(DATA IN THIS EXERCISE):
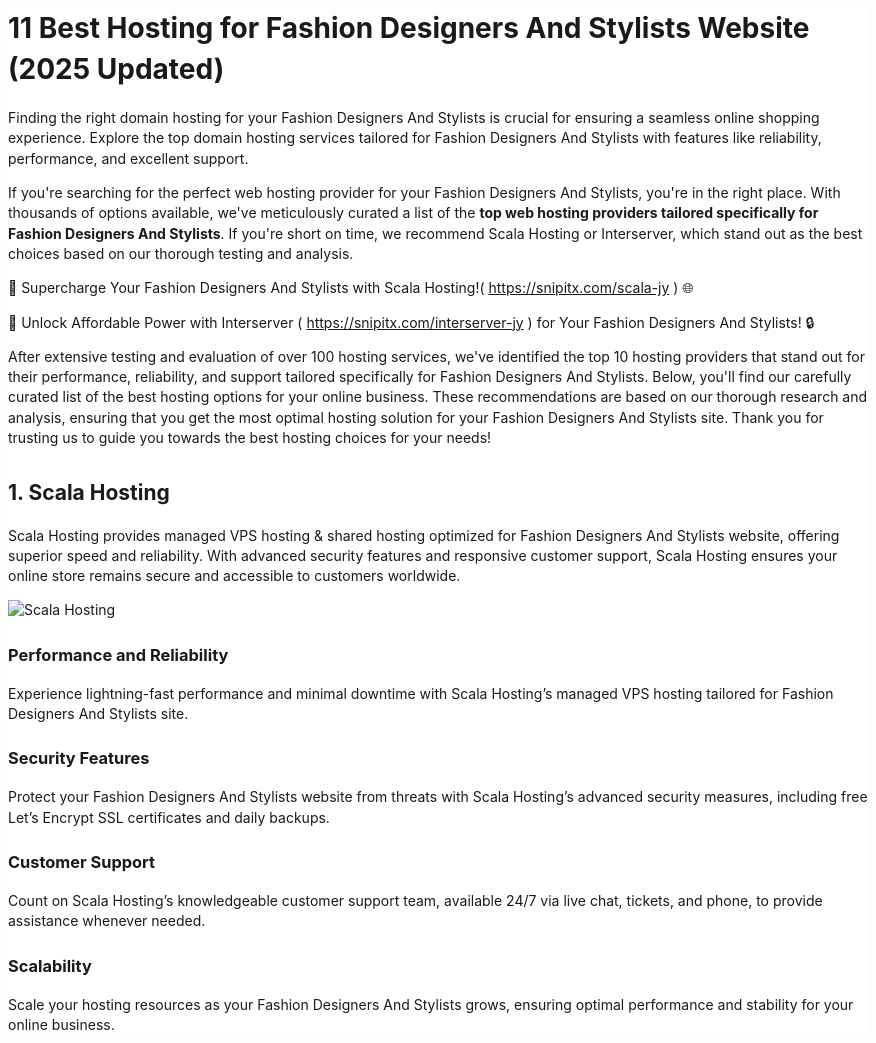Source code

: # 11 Best Hosting for Fashion Designers And Stylists Website (2025 Updated)

Finding the right domain hosting for your Fashion Designers And Stylists is crucial for ensuring a seamless online shopping experience. Explore the top domain hosting services tailored for Fashion Designers And Stylists with features like reliability, performance, and excellent support.

If you're searching for the perfect web hosting provider for your Fashion Designers And Stylists, you're in the right place. With thousands of options available, we've meticulously curated a list of the **top web hosting providers tailored specifically for Fashion Designers And Stylists**. If you're short on time, we recommend Scala Hosting or Interserver, which stand out as the best choices based on our thorough testing and analysis.

🚀 Supercharge Your Fashion Designers And Stylists with Scala Hosting!( https://snipitx.com/scala-jy ) 🌐 

💸 Unlock Affordable Power with Interserver ( https://snipitx.com/interserver-jy ) for Your Fashion Designers And Stylists! 🔒

After extensive testing and evaluation of over 100 hosting services, we've identified the top 10 hosting providers that stand out for their performance, reliability, and support tailored specifically for Fashion Designers And Stylists. Below, you'll find our carefully curated list of the best hosting options for your online business. These recommendations are based on our thorough research and analysis, ensuring that you get the most optimal hosting solution for your Fashion Designers And Stylists site. Thank you for trusting us to guide you towards the best hosting choices for your needs!

## 1. Scala Hosting

Scala Hosting provides managed VPS hosting & shared hosting optimized for Fashion Designers And Stylists website, offering superior speed and reliability. With advanced security features and responsive customer support, Scala Hosting ensures your online store remains secure and accessible to customers worldwide.

![Scala Hosting](https://i.imgur.com/uJ5JIK3.png "Scala Web Hosting")

### Performance and Reliability
Experience lightning-fast performance and minimal downtime with Scala Hosting’s managed VPS hosting tailored for Fashion Designers And Stylists site.

### Security Features
Protect your Fashion Designers And Stylists website from threats with Scala Hosting’s advanced security measures, including free Let’s Encrypt SSL certificates and daily backups.

### Customer Support
Count on Scala Hosting’s knowledgeable customer support team, available 24/7 via live chat, tickets, and phone, to provide assistance whenever needed.

### Scalability
Scale your hosting resources as your Fashion Designers And Stylists grows, ensuring optimal performance and stability for your online business.
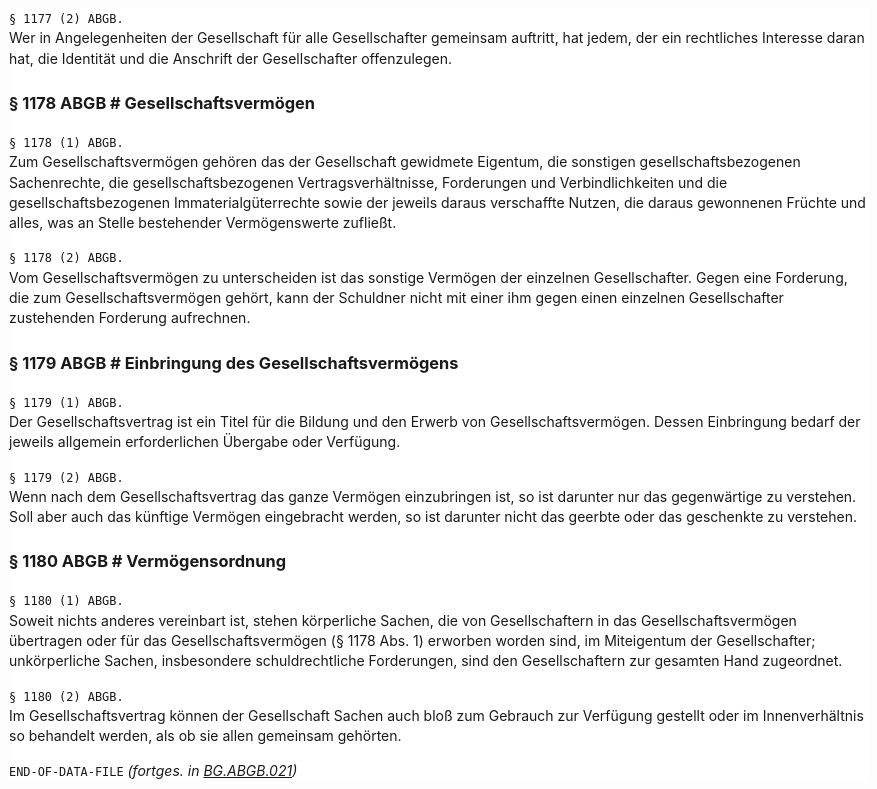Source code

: `§ 1177 (2) ABGB.`  
Wer in Angelegenheiten der Gesellschaft für alle Gesellschafter gemeinsam auftritt, hat jedem, der ein rechtliches Interesse daran hat, die Identität und die Anschrift der Gesellschafter offenzulegen.

### § 1178 ABGB # Gesellschaftsvermögen

`§ 1178 (1) ABGB.`  
Zum Gesellschaftsvermögen gehören das der Gesellschaft gewidmete Eigentum, die sonstigen gesellschaftsbezogenen Sachenrechte, die gesellschaftsbezogenen Vertragsverhältnisse, Forderungen und Verbindlichkeiten und die gesellschaftsbezogenen Immaterialgüterrechte sowie der jeweils daraus verschaffte Nutzen, die daraus gewonnenen Früchte und alles, was an Stelle bestehender Vermögenswerte zufließt.

`§ 1178 (2) ABGB.`  
Vom Gesellschaftsvermögen zu unterscheiden ist das sonstige Vermögen der einzelnen Gesellschafter. Gegen eine Forderung, die zum Gesellschaftsvermögen gehört, kann der Schuldner nicht mit einer ihm gegen einen einzelnen Gesellschafter zustehenden Forderung aufrechnen.

### § 1179 ABGB # Einbringung des Gesellschaftsvermögens

`§ 1179 (1) ABGB.`  
Der Gesellschaftsvertrag ist ein Titel für die Bildung und den Erwerb von Gesellschaftsvermögen. Dessen Einbringung bedarf der jeweils allgemein erforderlichen Übergabe oder Verfügung.

`§ 1179 (2) ABGB.`  
Wenn nach dem Gesellschaftsvertrag das ganze Vermögen einzubringen ist, so ist darunter nur das gegenwärtige zu verstehen. Soll aber auch das künftige Vermögen eingebracht werden, so ist darunter nicht das geerbte oder das geschenkte zu verstehen.

### § 1180 ABGB # Vermögensordnung

`§ 1180 (1) ABGB.`  
Soweit nichts anderes vereinbart ist, stehen körperliche Sachen, die von Gesellschaftern in das Gesellschaftsvermögen übertragen oder für das Gesellschaftsvermögen (§ 1178 Abs. 1) erworben worden sind, im Miteigentum der Gesellschafter; unkörperliche Sachen, insbesondere schuldrechtliche Forderungen, sind den Gesellschaftern zur gesamten Hand zugeordnet.

`§ 1180 (2) ABGB.`  
Im Gesellschaftsvertrag können der Gesellschaft Sachen auch bloß zum Gebrauch zur Verfügung gestellt oder im Innenverhältnis so behandelt werden, als ob sie allen gemeinsam gehörten.

`END-OF-DATA-FILE` *(fortges. in [BG.ABGB.021](BG.ABGB.021.md))*
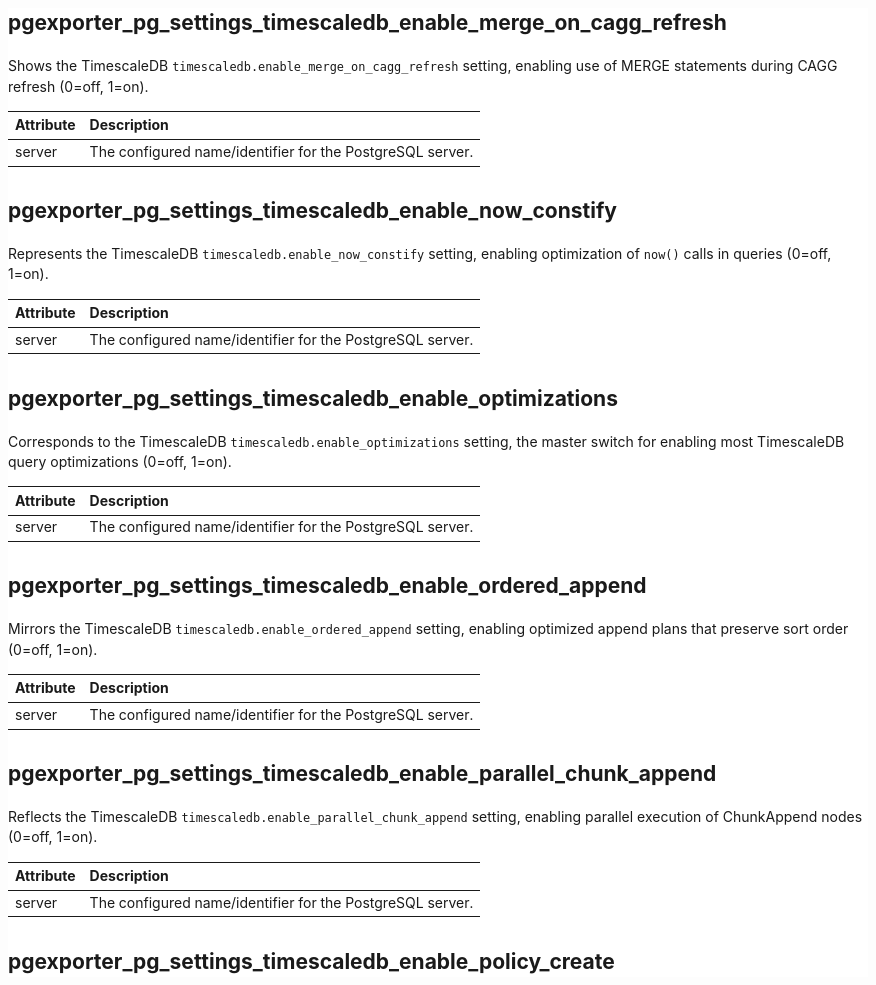 ## pgexporter_pg_settings_timescaledb_enable_merge_on_cagg_refresh

Shows the TimescaleDB `timescaledb.enable_merge_on_cagg_refresh` setting, enabling use of MERGE statements during CAGG refresh (0=off, 1=on).

| Attribute | Description |
| :-------- | :---------- |
| server | The configured name/identifier for the PostgreSQL server. |

## pgexporter_pg_settings_timescaledb_enable_now_constify

Represents the TimescaleDB `timescaledb.enable_now_constify` setting, enabling optimization of `now()` calls in queries (0=off, 1=on).

| Attribute | Description |
| :-------- | :---------- |
| server | The configured name/identifier for the PostgreSQL server. |

## pgexporter_pg_settings_timescaledb_enable_optimizations

Corresponds to the TimescaleDB `timescaledb.enable_optimizations` setting, the master switch for enabling most TimescaleDB query optimizations (0=off, 1=on).

| Attribute | Description |
| :-------- | :---------- |
| server | The configured name/identifier for the PostgreSQL server. |

## pgexporter_pg_settings_timescaledb_enable_ordered_append

Mirrors the TimescaleDB `timescaledb.enable_ordered_append` setting, enabling optimized append plans that preserve sort order (0=off, 1=on).

| Attribute | Description |
| :-------- | :---------- |
| server | The configured name/identifier for the PostgreSQL server. |

## pgexporter_pg_settings_timescaledb_enable_parallel_chunk_append

Reflects the TimescaleDB `timescaledb.enable_parallel_chunk_append` setting, enabling parallel execution of ChunkAppend nodes (0=off, 1=on).

| Attribute | Description |
| :-------- | :---------- |
| server | The configured name/identifier for the PostgreSQL server. |

## pgexporter_pg_settings_timescaledb_enable_policy_create
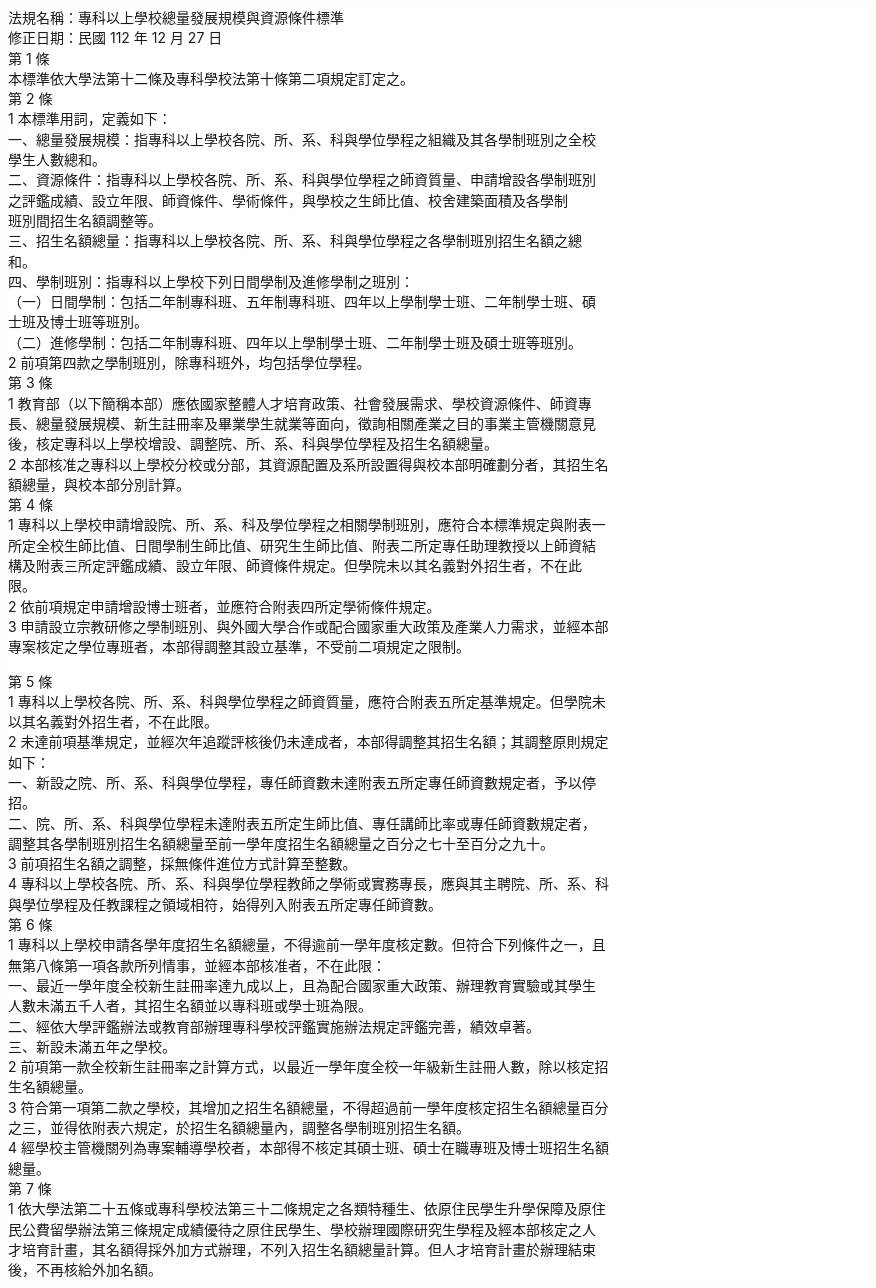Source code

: 法規名稱：專科以上學校總量發展規模與資源條件標準  
修正日期：民國 112 年 12 月 27 日  
第 1 條  
本標準依大學法第十二條及專科學校法第十條第二項規定訂定之。  
第 2 條  
1 本標準用詞，定義如下：  
一、總量發展規模：指專科以上學校各院、所、系、科與學位學程之組織及其各學制班別之全校  
學生人數總和。  
二、資源條件：指專科以上學校各院、所、系、科與學位學程之師資質量、申請增設各學制班別  
之評鑑成績、設立年限、師資條件、學術條件，與學校之生師比值、校舍建築面積及各學制  
班別間招生名額調整等。  
三、招生名額總量：指專科以上學校各院、所、系、科與學位學程之各學制班別招生名額之總  
和。  
四、學制班別：指專科以上學校下列日間學制及進修學制之班別：  
（一）日間學制：包括二年制專科班、五年制專科班、四年以上學制學士班、二年制學士班、碩  
士班及博士班等班別。  
（二）進修學制：包括二年制專科班、四年以上學制學士班、二年制學士班及碩士班等班別。  
2 前項第四款之學制班別，除專科班外，均包括學位學程。  
第 3 條  
1 教育部（以下簡稱本部）應依國家整體人才培育政策、社會發展需求、學校資源條件、師資專  
長、總量發展規模、新生註冊率及畢業學生就業等面向，徵詢相關產業之目的事業主管機關意見  
後，核定專科以上學校增設、調整院、所、系、科與學位學程及招生名額總量。  
2 本部核准之專科以上學校分校或分部，其資源配置及系所設置得與校本部明確劃分者，其招生名  
額總量，與校本部分別計算。  
第 4 條  
1 專科以上學校申請增設院、所、系、科及學位學程之相關學制班別，應符合本標準規定與附表一  
所定全校生師比值、日間學制生師比值、研究生生師比值、附表二所定專任助理教授以上師資結  
構及附表三所定評鑑成績、設立年限、師資條件規定。但學院未以其名義對外招生者，不在此  
限。  
2 依前項規定申請增設博士班者，並應符合附表四所定學術條件規定。  
3 申請設立宗教研修之學制班別、與外國大學合作或配合國家重大政策及產業人力需求，並經本部  
專案核定之學位專班者，本部得調整其設立基準，不受前二項規定之限制。  


第 5 條  
1 專科以上學校各院、所、系、科與學位學程之師資質量，應符合附表五所定基準規定。但學院未  
以其名義對外招生者，不在此限。  
2 未達前項基準規定，並經次年追蹤評核後仍未達成者，本部得調整其招生名額；其調整原則規定  
如下：  
一、新設之院、所、系、科與學位學程，專任師資數未達附表五所定專任師資數規定者，予以停  
招。  
二、院、所、系、科與學位學程未達附表五所定生師比值、專任講師比率或專任師資數規定者，  
調整其各學制班別招生名額總量至前一學年度招生名額總量之百分之七十至百分之九十。  
3 前項招生名額之調整，採無條件進位方式計算至整數。  
4 專科以上學校各院、所、系、科與學位學程教師之學術或實務專長，應與其主聘院、所、系、科  
與學位學程及任教課程之領域相符，始得列入附表五所定專任師資數。  
第 6 條  
1 專科以上學校申請各學年度招生名額總量，不得逾前一學年度核定數。但符合下列條件之一，且  
無第八條第一項各款所列情事，並經本部核准者，不在此限：  
一、最近一學年度全校新生註冊率達九成以上，且為配合國家重大政策、辦理教育實驗或其學生  
人數未滿五千人者，其招生名額並以專科班或學士班為限。  
二、經依大學評鑑辦法或教育部辦理專科學校評鑑實施辦法規定評鑑完善，績效卓著。  
三、新設未滿五年之學校。  
2 前項第一款全校新生註冊率之計算方式，以最近一學年度全校一年級新生註冊人數，除以核定招  
生名額總量。  
3 符合第一項第二款之學校，其增加之招生名額總量，不得超過前一學年度核定招生名額總量百分  
之三，並得依附表六規定，於招生名額總量內，調整各學制班別招生名額。  
4 經學校主管機關列為專案輔導學校者，本部得不核定其碩士班、碩士在職專班及博士班招生名額  
總量。  
第 7 條  
1 依大學法第二十五條或專科學校法第三十二條規定之各類特種生、依原住民學生升學保障及原住  
民公費留學辦法第三條規定成績優待之原住民學生、學校辦理國際研究生學程及經本部核定之人  
才培育計畫，其名額得採外加方式辦理，不列入招生名額總量計算。但人才培育計畫於辦理結束  
後，不再核給外加名額。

(DESCRIPTION OF THE TASK): Quote the records verbatim from the line with "### § 1180 ABGB # Vermögensordnung" up to and including the line with "Soweit nichts anderes".

(TASK RESULT):
### § 1180 ABGB # Vermögensordnung

`§ 1180 (1) ABGB.`  
Soweit nichts anderes vereinbart ist, stehen körperliche Sachen, die von Gesellschaftern in das Gesellschaftsvermögen übertragen oder für das Gesellschaftsvermögen (§ 1178 Abs. 1) erworben worden sind, im Miteigentum der Gesellschafter; unkörperliche Sachen, insbesondere schuldrechtliche Forderungen, sind den Gesellschaftern zur gesamten Hand zugeordnet.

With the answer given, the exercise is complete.